Pouco faltava para o bater das cinco badaladas
no entardecer pachorrento da Baixa quando a quietude de modorra foi cortada
pelo som estridente das sirenes dos bombeiros. Três carros, um deles com
cisterna, ficaram estacionados no Largo do Paço do Conde. Um outro, um jipe dos
mais estreitos, impossibilitado de avançar pela ocupação parcial da via, ficou
retido na Rua das Padeiras. Vários bombeiros seguiram a pé e entraram num
prédio na Rua do Almoxarife, por cima da alfaiataria Montenegro.

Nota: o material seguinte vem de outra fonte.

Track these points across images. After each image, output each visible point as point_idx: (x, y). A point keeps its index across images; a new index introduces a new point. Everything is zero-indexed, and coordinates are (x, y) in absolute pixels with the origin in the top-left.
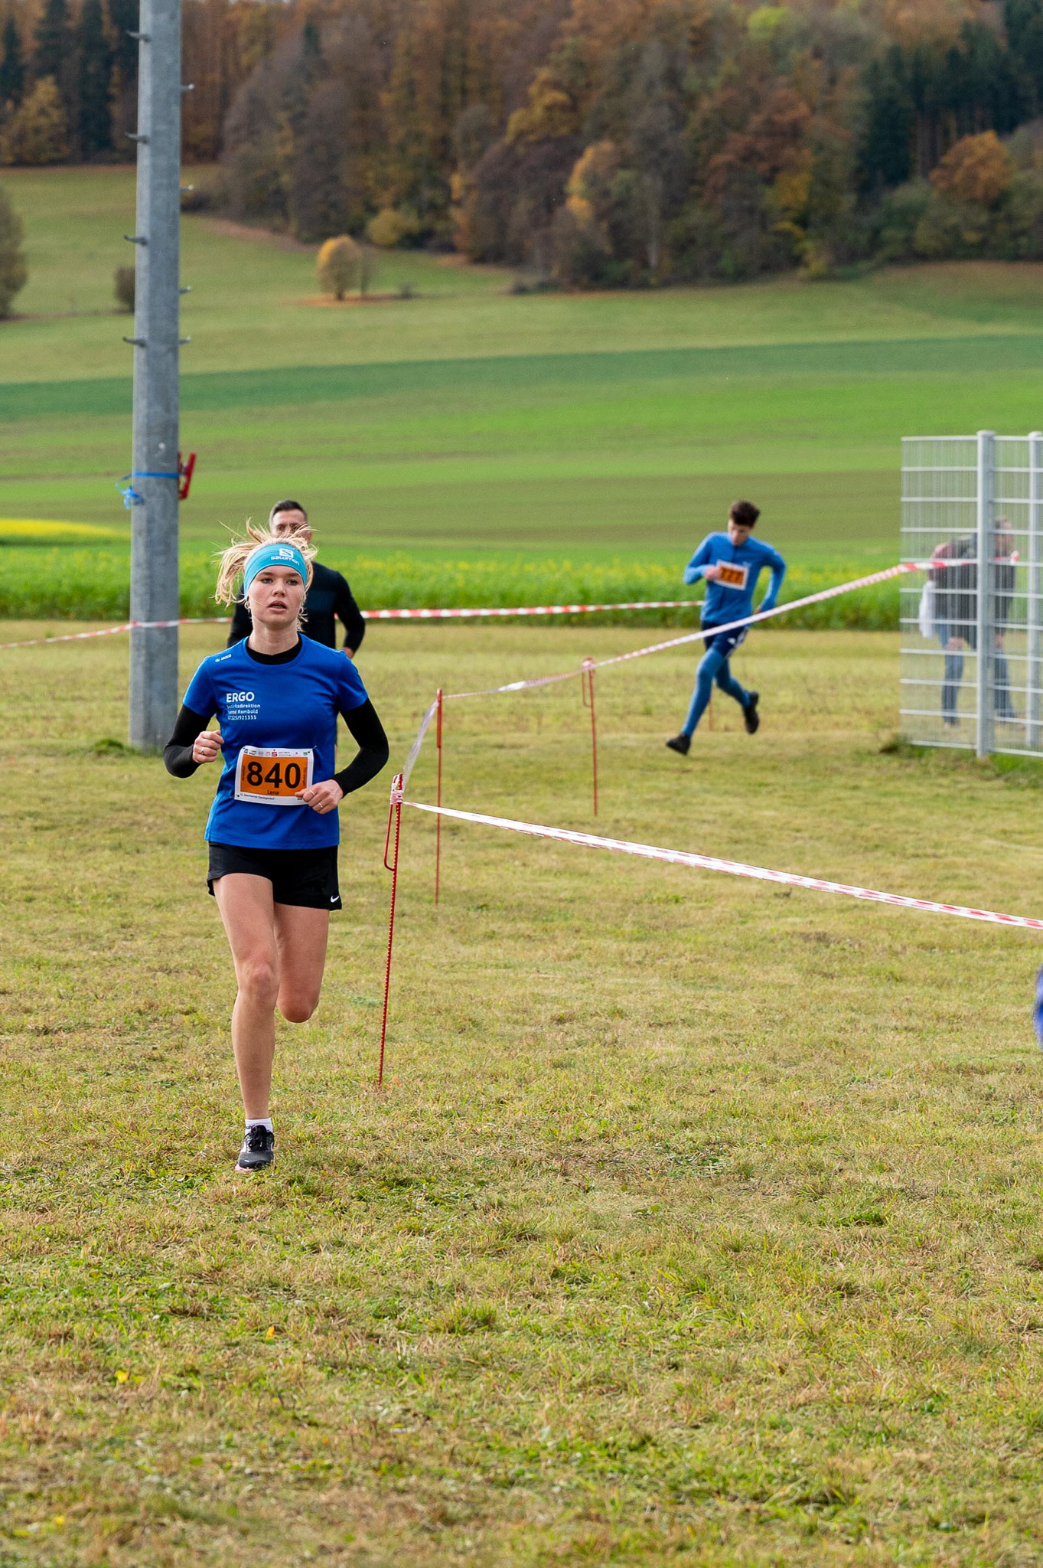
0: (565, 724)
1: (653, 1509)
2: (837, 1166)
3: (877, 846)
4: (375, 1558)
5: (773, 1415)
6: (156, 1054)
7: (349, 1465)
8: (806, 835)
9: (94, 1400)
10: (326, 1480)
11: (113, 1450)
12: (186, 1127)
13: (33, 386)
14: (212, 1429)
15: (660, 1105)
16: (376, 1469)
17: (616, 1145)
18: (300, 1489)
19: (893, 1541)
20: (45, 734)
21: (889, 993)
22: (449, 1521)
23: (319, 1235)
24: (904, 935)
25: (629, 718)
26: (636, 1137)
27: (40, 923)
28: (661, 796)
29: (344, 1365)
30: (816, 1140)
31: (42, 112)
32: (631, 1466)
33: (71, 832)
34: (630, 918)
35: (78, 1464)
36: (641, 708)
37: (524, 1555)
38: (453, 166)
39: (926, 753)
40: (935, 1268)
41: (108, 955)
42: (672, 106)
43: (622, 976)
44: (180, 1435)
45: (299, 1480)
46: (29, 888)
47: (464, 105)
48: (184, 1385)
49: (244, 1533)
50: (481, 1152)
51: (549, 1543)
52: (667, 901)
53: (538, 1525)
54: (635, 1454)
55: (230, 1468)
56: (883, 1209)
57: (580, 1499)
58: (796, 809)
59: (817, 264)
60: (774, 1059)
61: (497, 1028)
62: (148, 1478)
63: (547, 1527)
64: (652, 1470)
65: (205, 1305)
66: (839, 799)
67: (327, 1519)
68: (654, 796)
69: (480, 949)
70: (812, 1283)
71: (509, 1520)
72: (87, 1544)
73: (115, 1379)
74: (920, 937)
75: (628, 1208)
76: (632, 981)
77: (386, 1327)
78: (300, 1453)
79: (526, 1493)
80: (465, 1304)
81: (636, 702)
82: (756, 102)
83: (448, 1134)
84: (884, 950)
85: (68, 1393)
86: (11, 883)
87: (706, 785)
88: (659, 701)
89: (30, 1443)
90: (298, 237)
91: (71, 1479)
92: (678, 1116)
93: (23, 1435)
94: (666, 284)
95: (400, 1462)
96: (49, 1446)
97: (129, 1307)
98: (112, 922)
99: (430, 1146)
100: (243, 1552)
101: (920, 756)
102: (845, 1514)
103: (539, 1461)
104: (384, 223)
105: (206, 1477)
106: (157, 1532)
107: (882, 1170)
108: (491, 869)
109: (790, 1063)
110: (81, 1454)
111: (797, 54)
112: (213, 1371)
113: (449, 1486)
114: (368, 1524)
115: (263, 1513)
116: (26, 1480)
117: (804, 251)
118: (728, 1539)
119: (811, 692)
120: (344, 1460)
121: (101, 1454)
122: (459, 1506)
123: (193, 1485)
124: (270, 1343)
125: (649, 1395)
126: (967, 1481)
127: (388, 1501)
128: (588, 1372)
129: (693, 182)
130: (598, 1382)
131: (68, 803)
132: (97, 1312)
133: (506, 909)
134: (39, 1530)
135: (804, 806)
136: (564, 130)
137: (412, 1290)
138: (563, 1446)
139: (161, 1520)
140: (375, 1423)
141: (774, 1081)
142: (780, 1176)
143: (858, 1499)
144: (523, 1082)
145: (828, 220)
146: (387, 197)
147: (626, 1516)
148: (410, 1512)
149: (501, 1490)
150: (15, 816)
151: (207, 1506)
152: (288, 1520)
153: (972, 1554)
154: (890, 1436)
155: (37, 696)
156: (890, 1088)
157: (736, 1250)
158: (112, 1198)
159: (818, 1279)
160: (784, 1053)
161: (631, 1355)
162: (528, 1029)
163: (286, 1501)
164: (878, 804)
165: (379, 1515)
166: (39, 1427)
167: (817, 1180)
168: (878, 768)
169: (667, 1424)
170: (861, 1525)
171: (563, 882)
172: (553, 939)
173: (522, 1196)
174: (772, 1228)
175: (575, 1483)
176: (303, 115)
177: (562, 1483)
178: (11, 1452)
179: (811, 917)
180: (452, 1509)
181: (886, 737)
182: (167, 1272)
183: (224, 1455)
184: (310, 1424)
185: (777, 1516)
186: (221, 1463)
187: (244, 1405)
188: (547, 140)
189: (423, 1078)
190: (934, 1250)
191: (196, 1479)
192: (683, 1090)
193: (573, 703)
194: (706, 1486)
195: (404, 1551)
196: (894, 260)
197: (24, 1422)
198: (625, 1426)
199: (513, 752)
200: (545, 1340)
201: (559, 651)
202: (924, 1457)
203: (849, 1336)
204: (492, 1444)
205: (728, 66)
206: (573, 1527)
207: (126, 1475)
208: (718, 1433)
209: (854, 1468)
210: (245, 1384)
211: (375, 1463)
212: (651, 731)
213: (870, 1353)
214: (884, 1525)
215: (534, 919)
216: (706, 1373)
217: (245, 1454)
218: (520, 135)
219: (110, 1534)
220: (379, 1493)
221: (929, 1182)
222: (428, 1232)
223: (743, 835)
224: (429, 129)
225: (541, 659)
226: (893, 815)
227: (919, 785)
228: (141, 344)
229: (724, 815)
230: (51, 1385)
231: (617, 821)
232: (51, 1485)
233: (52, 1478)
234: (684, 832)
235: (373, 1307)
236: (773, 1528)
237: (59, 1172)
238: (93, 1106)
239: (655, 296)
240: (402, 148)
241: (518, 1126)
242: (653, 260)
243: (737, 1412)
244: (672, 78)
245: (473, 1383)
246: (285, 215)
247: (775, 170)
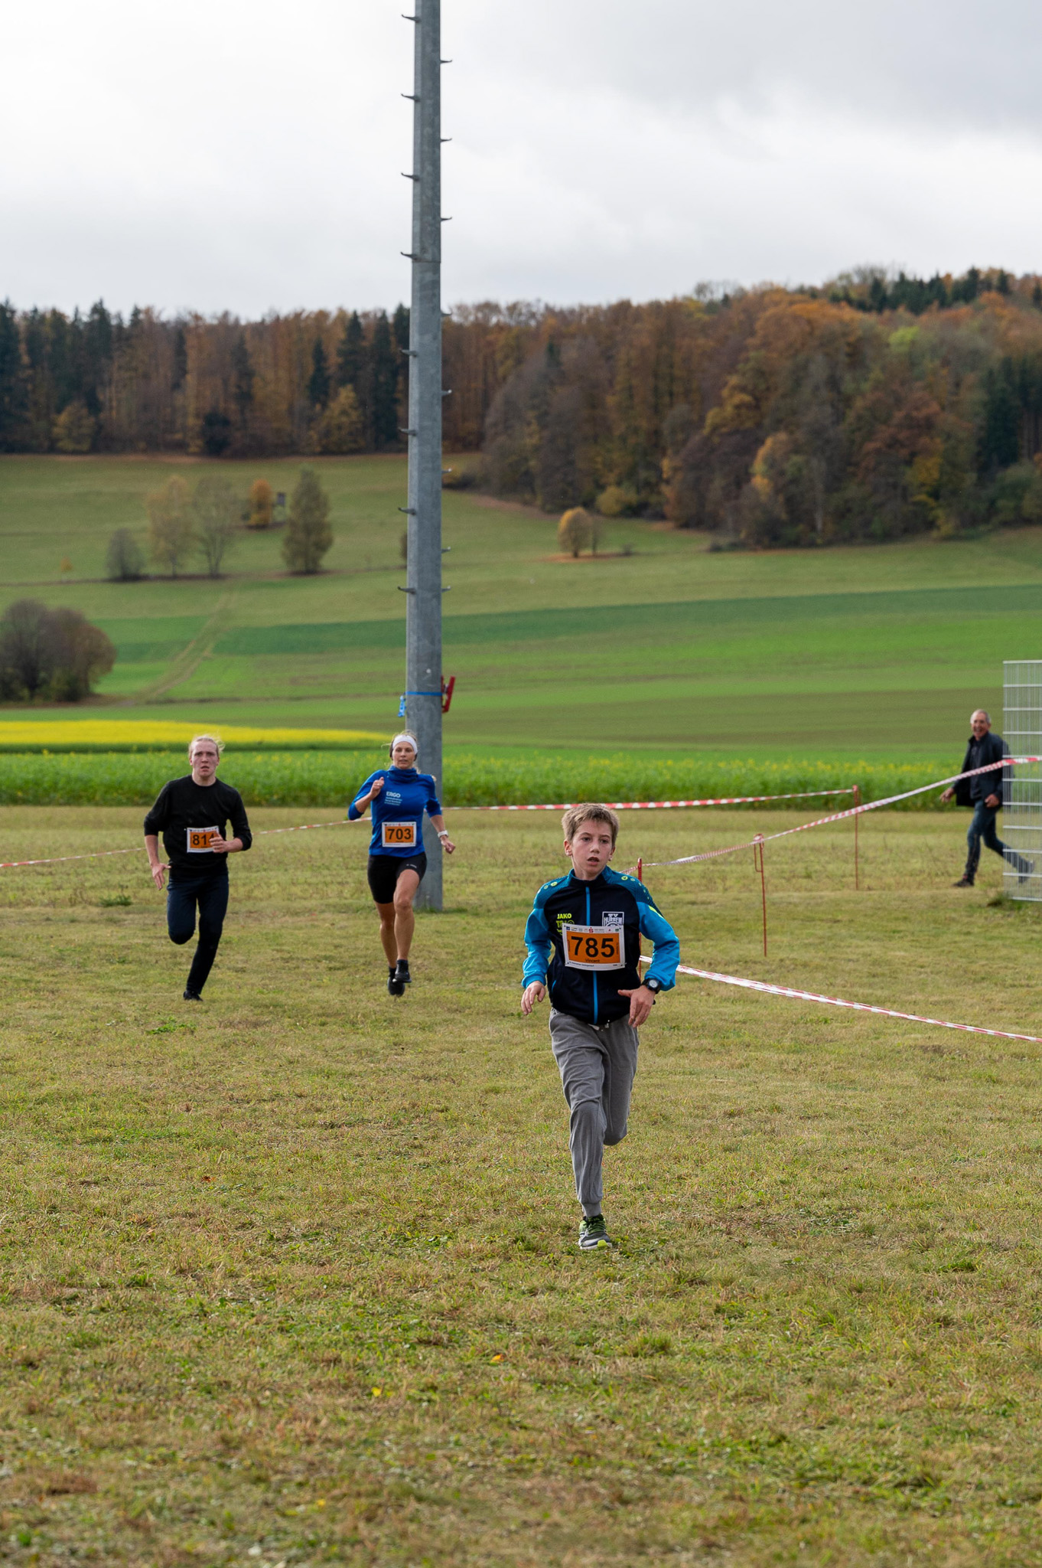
0: (744, 885)
1: (784, 1491)
2: (940, 1225)
3: (983, 979)
4: (566, 1530)
5: (881, 1418)
6: (416, 1143)
7: (549, 1458)
8: (928, 970)
9: (354, 1410)
10: (530, 1470)
11: (366, 1449)
12: (437, 1200)
13: (338, 625)
14: (444, 1432)
15: (805, 1177)
16: (570, 1462)
17: (769, 1211)
18: (510, 1478)
19: (969, 1515)
20: (340, 894)
21: (987, 1092)
22: (625, 1502)
23: (536, 1282)
24: (1001, 1047)
25: (794, 881)
26: (784, 1204)
27: (330, 1043)
28: (817, 941)
29: (551, 1382)
30: (924, 1206)
31: (344, 413)
32: (768, 1458)
33: (356, 972)
34: (789, 1035)
35: (338, 1460)
36: (804, 874)
37: (681, 1527)
38: (664, 454)
39: (1024, 906)
40: (1013, 1305)
41: (383, 1066)
42: (833, 406)
43: (781, 1080)
44: (419, 1437)
45: (509, 1471)
46: (323, 1015)
47: (671, 405)
48: (425, 1398)
49: (465, 1512)
50: (664, 1217)
51: (701, 1516)
52: (818, 1022)
53: (694, 1504)
54: (771, 1449)
55: (456, 1462)
56: (975, 1259)
57: (728, 1484)
58: (921, 950)
59: (947, 527)
60: (895, 1144)
61: (682, 1121)
62: (392, 1470)
63: (701, 1505)
64: (784, 1461)
65: (445, 1337)
66: (955, 942)
67: (530, 1501)
68: (811, 940)
69: (671, 1060)
70: (917, 1317)
71: (670, 1501)
72: (342, 1521)
73: (371, 1394)
74: (1013, 1049)
75: (777, 1260)
76: (788, 1084)
77: (585, 1352)
78: (512, 1450)
79: (686, 1479)
80: (647, 1335)
81: (800, 868)
82: (899, 402)
83: (640, 1202)
84: (985, 1059)
85: (334, 1404)
86: (309, 1011)
87: (852, 932)
88: (817, 867)
89: (302, 1443)
90: (543, 508)
91: (332, 1471)
92: (818, 1188)
93: (297, 1437)
94: (829, 544)
95: (589, 1456)
96: (317, 1446)
97: (386, 1338)
98: (386, 1041)
99: (625, 1213)
100: (462, 1526)
101: (1019, 908)
102: (933, 1494)
103: (697, 1455)
104: (610, 497)
105: (437, 1468)
106: (397, 1512)
107: (975, 1228)
108: (682, 999)
109: (906, 1147)
110: (342, 1452)
111: (929, 364)
112: (449, 1387)
113: (626, 1474)
114: (561, 1504)
115: (480, 1496)
116: (297, 1472)
117: (937, 518)
118: (840, 1515)
119: (935, 860)
120: (544, 1456)
121: (357, 1451)
122: (633, 1490)
123: (427, 1475)
124: (493, 1365)
125: (787, 1404)
126: (1029, 1469)
127: (578, 1486)
128: (739, 1386)
129: (850, 464)
130: (747, 1394)
131: (356, 949)
132: (359, 1342)
133: (693, 1029)
134: (306, 1510)
135: (929, 948)
136: (749, 424)
137: (606, 1324)
138: (716, 1443)
139: (400, 1502)
140: (571, 1426)
141: (894, 1160)
142: (896, 1234)
143: (944, 1483)
144: (699, 1162)
145: (954, 493)
146: (612, 477)
147: (762, 1497)
148: (595, 1495)
149: (666, 1477)
150: (314, 959)
151: (437, 1491)
152: (499, 1502)
153: (1031, 1525)
154: (971, 1433)
155: (334, 866)
156: (982, 1166)
157: (859, 1291)
158: (377, 1255)
159: (922, 1314)
160: (903, 1139)
161: (774, 1373)
162: (706, 1121)
163: (499, 1486)
164: (985, 946)
165: (569, 1498)
166: (309, 1431)
167: (924, 1236)
168: (986, 918)
169: (799, 1425)
170: (946, 1503)
171: (738, 1008)
172: (728, 1052)
173: (694, 1250)
174: (887, 1274)
175: (724, 1471)
176: (546, 413)
177: (715, 1472)
178: (286, 1451)
179: (930, 1034)
180: (627, 1492)
181: (992, 894)
182: (417, 1312)
183: (453, 1452)
184: (521, 1427)
185: (883, 1497)
186: (449, 1458)
187: (470, 1413)
188: (737, 431)
189: (622, 1160)
190: (1013, 1290)
191: (429, 1470)
192: (825, 1168)
193: (750, 869)
194: (826, 1473)
195: (588, 1525)
196: (1006, 524)
197: (297, 1427)
198: (766, 1428)
199: (703, 907)
200: (709, 1363)
201: (742, 829)
202: (997, 1450)
203: (944, 1357)
204: (662, 1442)
205: (876, 374)
206: (720, 1506)
207: (374, 1467)
208: (839, 1432)
209: (942, 1458)
210: (472, 1398)
211: (569, 1457)
212: (811, 890)
213: (961, 1370)
214: (964, 1503)
215: (714, 1037)
216: (831, 1385)
217: (469, 1451)
218: (715, 428)
219: (361, 1513)
220: (571, 1480)
221: (1010, 1238)
222: (621, 1279)
223: (879, 970)
224: (644, 424)
225: (729, 836)
226: (997, 955)
227: (1018, 931)
228: (412, 592)
229: (865, 955)
230: (322, 1398)
231: (782, 960)
232: (316, 1476)
233: (318, 1470)
234: (834, 969)
235: (575, 1337)
236: (877, 1505)
237: (336, 1235)
238: (365, 1183)
239: (820, 553)
240: (623, 439)
241: (694, 1196)
242: (819, 526)
243: (854, 1416)
244: (833, 383)
245: (650, 1397)
246: (533, 492)
247: (913, 455)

Segundo um dos
elementos dos soldados da paz, “tratou-se
de um foco de fumo intenso dentro de um micro-ondas”, num andar cujo
proprietário, alegadamente, não estaria presente. O alarme foi dado por duas
estudantes residentes no piso inferior e que se teriam apercebido do cheiro
intenso.
O CONTRASTE ENTRE OS
MEIOS E A ACESSIBILIDADE
Como se este pequeno rebate fosse um exercício
dos métodos de combate a incêndios, deu para ver que, por um lado, a Baixa é uma
preocupação constante para os socorristas, por outro, os meios satisfazem
melhor do que os acessos. As ruas estreitas e até algumas praças, num abuso dos
comerciantes que já vem de longe, estão a ser invadidas e ocupadas muito para
além do que o regulamento camarário permite. Pode até parecer que culpo a
fiscalização municipal por não actuar. Não é isso que pretendo. Até porque
adivinho que, muitas vezes, se não intervém é para não causar mais feridas no
comércio tradicional. Não tenho dúvida de que quem manda sabe muito bem que o
comércio tradicional, mesmo sem chama visível, há muito que arde em fogo lento
e se vai consumindo sem se ver. E esta passividade, a meu ver, deve ser
relevada. Escrevo bastante sobre o que se passa nesta zona velha e, talvez por
isso sendo tantas vezes injusto, adivinho o que é levar pancada por agir e
levar na mesma por não intervir. O problema é que as pessoas abusam. Está-lhes
na massa do sangue –eu também faço parte dos transgressores. Ao procurarem
desenrascar-se, de qualquer modo e jeito, olhando apenas para o seu umbigo, começam
por prejudicar o vizinho, obliterando todo o espaço visual do seu negócio, e
acabam a ser presumíveis concorrentes de uma tragédia anunciada.
DEUS QUEIRA QUE NÃO
HAJA NADA
O problema é se um dia destes um qualquer
incêndio, mal formado, sem contemplações e sem fumo, começa num destes prédios
velhos e lhe dá na veneta de querer mandar tudo para o Inferno. Esperemos que
Deus não durma e, lá do alto, olhe por nós. Mas, pelo sim, pelo não, vale mais
não confiar na sorte e deixar de Lhe colocar tudo sobre a sua alçada.
Basta dar uma volta pelas ruas estreitas para
verificar o que se está a passar. Claro que esta invasão também chegou às
praças, largos e ruas mais largas. Embora não impliquem a obstrução que se
adivinha nas outras ruelas, se calhar, em equidade e respeito por todos, também
precisam de uma medida disciplinadora. Acho que não devemos ser radicais. O
costume de colocar artigos em frente ao estabelecimento, por ventura, virá de
séculos recuados –há quem diga que somos herdeiros do hábito dos países do Norte
de África- e, por isso mesmo, não se deve varrer tudo de qualquer maneira e
feitio. Em nome de uma tradição, pelo menos que cada loja possa expor os seus
artigos junto à fachada e desde que não perturbe a circulação.
Para terminar, e como ressalva, gostava de
deixar aqui plasmado o quanto me custa escrever sobre isto. Era bom que não
fosse necessário e cada um chamasse a si a responsabilidade que lhe cabe. Mas,
por valores que se levantam, tenho mesmo de o fazer.